И мне странно было слышать на улицах: «Подайте на хлеб!»
Лето 1917 года мы провели в Васкелово. Оно было каким-то удивительно красивым, спокойным и долгим. Никогда прежде летом мне не было так хорошо и вольготно. Я словно прощался с прежней, благополучной и беззаботной жизнью. И эта жизнь, уходя навсегда, прощалась со мной огромными темными елями, неподвижным озером, лесными ягодами, послеобеденным сном на веранде, невинным смехом сестер, стеклянными звуками рояля, радугой после дождя.
В конце лета я пошел в гимназию. Вернее – меня отвез туда шофер со смешной фамилией Кудлач на синем автомобиле. И возил каждый день. В той гимназии на Крюковом канале в основном учились дети богатых. Многих подвозили на автомобилях. Но не до самой гимназии – это считалось неуместным . Машины тормозили неподалеку от гимназии, мы выходили и шли пешком. Так было принято.
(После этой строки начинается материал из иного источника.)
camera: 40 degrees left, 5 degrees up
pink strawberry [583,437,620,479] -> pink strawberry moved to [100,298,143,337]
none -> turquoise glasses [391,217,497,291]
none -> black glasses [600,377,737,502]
Мне было интересно на уроках. В гимназии преподавали люди, не похожие на невзрачного Диденко и тихую madame Panaget. Они умели хорошо и долго говорить. Особенно мне нравились неизменно веселый математик Терентий Валентинович, маленький, но невероятно активный физкультурник мсье Жакоб, прозванный Карманным Бонапартом, и громкая, всегда сильно пахнущая розовым маслом француженка Екатерина Самуиловна Бабицкая. Директор гимназии Казимир Ефимович Кребс, мужчина огромного роста, с громадной головой, густой бородой, трехпалой левой рукой и глухим рокочущим басом, прозванный гимназистами Навуходоносором, вызывал у меня чувство восторженного страха.
Но не прошло и трех месяцев моей гимназической жизни, как грянула еще одна революция. Отец назвал ее «большевистская смута». И пообещал, что «долго эта сволочь не продержится».
В этом он сильно ошибся.
Во вторую революцию все было по-другому: по улицам бегали, скакали на лошадях и проезжали на грузовиках только солдаты в шинелях и матросы.